Your task » Write out every line of the listing below, keeping each one the same as it appears.

Given records section start

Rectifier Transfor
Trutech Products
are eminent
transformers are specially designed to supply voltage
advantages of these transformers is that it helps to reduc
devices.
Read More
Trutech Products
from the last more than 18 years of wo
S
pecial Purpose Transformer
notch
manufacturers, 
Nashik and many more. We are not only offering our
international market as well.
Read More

Given records section end

Response below »
Rectifier Transfor
Trutech Products
are eminent
transformers are specially designed to supply voltage
advantages of these transformers is that it helps to reduc
devices.
Read More
Trutech Products
from the last more than 18 years of wo
S
pecial Purpose Transformer
notch
manufacturers, 
Nashik and many more. We are not only offering our
international market as well.
Read More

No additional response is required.